October 6-12, 2005
naked city
Couchboy: Randy Jones (left) and Butch Cordora on the set of In Bed With Butch. |
Maybe the bed isn't there anymore. Maybe guests no longer need be in PJs. Maybe the show isn't as campy as it was in the beginning. But Butch Cordora is still up to old tricks, filming his sixth season (in six and a half years) of In Bed With Butch, the local WYBE/DUTV television show that puts the "ay" in gay community fare.
"The new thing about this season is that I'm back on DUTV," says Cordora, 46, heading down the fourth floor corridor of McAllister Hall at 31st and Chestnut streets, home of Drexel U's studios. He and the station had words in 2002. But now all is well. "And, they're giving the show six hits a week." Combined with his usual WYBE-TV slot Saturday nights after midnight you can see as much Butch as you can Seinfeld. (In Bed With Butch debuts Thu., Oct. 6, 10:30 p.m. on DUTV. It will repeat there twice on Saturdays and Sundays at 10:30 a.m. and 10:30 p.m. as well as on Monday mornings at 10:30 a.m. It also airs on WYBE Saturdays at 12:30 a.m.)
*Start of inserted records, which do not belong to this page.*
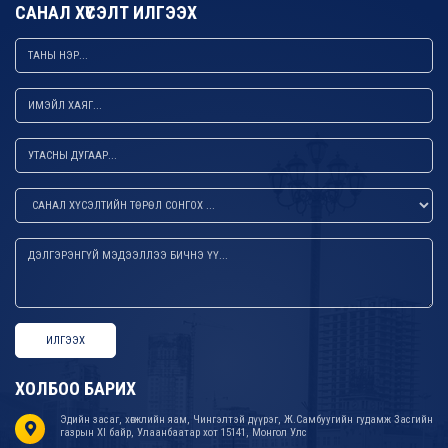
САНАЛ ХҮСЭЛТ ИЛГЭЭХ
ИЛГЭЭХ
ХОЛБОО БАРИХ
Эдийн засаг, хөгжлийн яам, Чингэлтэй дүүрэг, Ж.Самбуугийн гудамж Засгийн
газрын XI байр, Улаанбаатар хот 15141, Монгол Улс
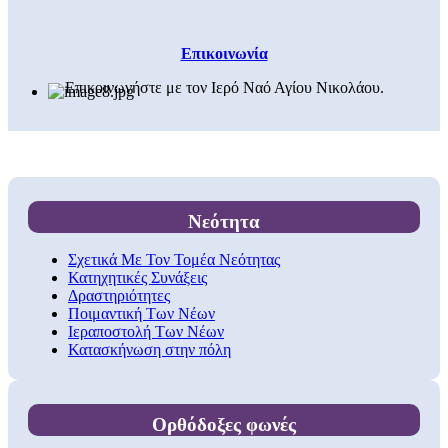
Επικοινωνία
Επικοινωνήστε με τον Ιερό Ναό Αγίου Νικολάου.
Νεότητα
Σχετικά Με Τον Τομέα Νεότητας
Κατηχητικές Συνάξεις
Δραστηριότητες
Ποιμαντική Των Νέων
Ιεραποστολή Των Νέων
Κατασκήνωση στην πόλη
Ορθόδοξες φωνές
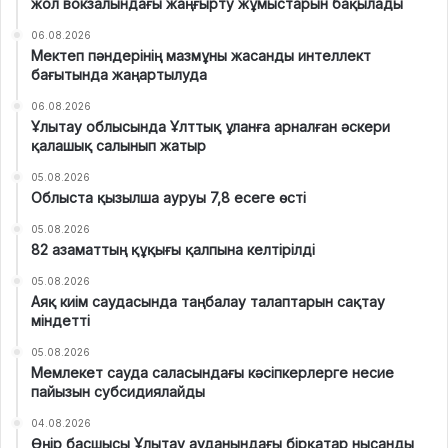
жол вокзалындағы жаңғырту жұмыстарын бақылады
06.08.2026
Мектеп пәндерінің мазмұны жасанды интеллект
бағытында жаңартылуда
06.08.2026
Ұлытау облысында Ұлттық ұланға арналған әскери
қалашық салынып жатыр
05.08.2026
Облыста қызылша ауруы 7,8 есеге өсті
05.08.2026
82 азаматтың құқығы қалпына келтірілді
05.08.2026
Аяқ киім саудасында таңбалау талаптарын сақтау
міндетті
05.08.2026
Мемлекет сауда саласындағы кәсіпкерлерге несие
пайызын субсидиялайды
04.08.2026
Өңір басшысы Ұлытау ауданындағы бірқатар нысанды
Since 1999, Cordora's hosted the serious and silly (Ian McKellan, Margaret Cho); the famous and not-so-famous (Chastity Bono, every gay man in Philly who thinks she's somebody). But never as consistently as he will this season, when Cordora will host actors, designers, publishers and singers: Project Runway's Jay McCarroll, Queer as Folk's Peter Paige, child actor Chad Allan, lesbian comedienne Kate Clinton, electro-disco songstress Lady Miss Kier, menswear designer John Bartlett, transgender performer Kevin Aviance, Paper mag senior editor Mickey Boardman, a rush of Manhattan drag queens and his usual garden-variety porn stars.
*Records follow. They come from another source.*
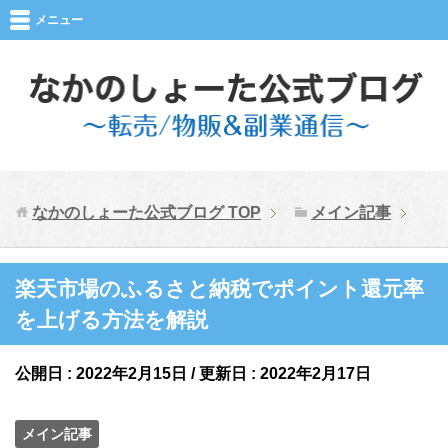
メニュー
なかのしょーた公式ブログ
TOP
メイン記事
楽天市場のふるさと納税でポイント還元率
を上げる方法を解説
公開日 :
2022年2月15日
/ 更新日 :
2022年2月17日
メイン記事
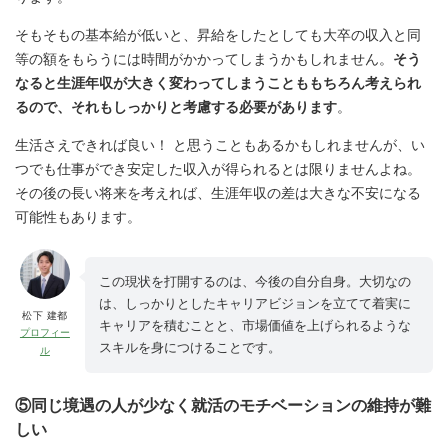
そもそもの基本給が低いと、昇給をしたとしても大卒の収入と同
等の額をもらうには時間がかかってしまうかもしれません。
そう
なると生涯年収が大きく変わってしまうことももちろん考えられ
るので、それもしっかりと考慮する必要があります
。
生活さえできれば良い！ と思うこともあるかもしれませんが、い
つでも仕事ができ安定した収入が得られるとは限りませんよね。
その後の長い将来を考えれば、生涯年収の差は大きな不安になる
可能性もあります。
この現状を打開するのは、今後の自分自身。大切なの
は、しっかりとしたキャリアビジョンを立てて着実に
松下 建都
キャリアを積むことと、市場価値を上げられるような
プロフィー
スキルを身につけることです。
ル
⑤同じ境遇の人が少なく就活のモチベーションの維持が難
しい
Today, it's "cowboy" Randy Jones of the Village People, who along with life partner/PR guy Will Grega trekked from Manhattan to talk up Jones' NASCAR TV pilot 54, his due-soon film A Tale about Bootlegging, his off-Broadway show about Rosemary Clooney where he plays all the men in her life, George included, and his CD, Midnight Cowboy.
"I met Butch two weeks ago at my 53rd birthday at Quo 2,000 people and Janice Dickinson after seeing him all the time at Wigstock, and his offer of Philly sounded gooooood," says Jones. "I hadn't been here in years. So hell, yeah."
"Everybody from the guy adjusting my mic to the guy doing the sound cues to the people who picked me up from the station: They were perfect," says Jones.
Cordora thinks guests are pleasantly shocked at how "real" a talk show In Bed is. "I think they come thinking I'm shooting them in my living room a la Wayne's World," says Butch. "No one realizes it's broadcast TV."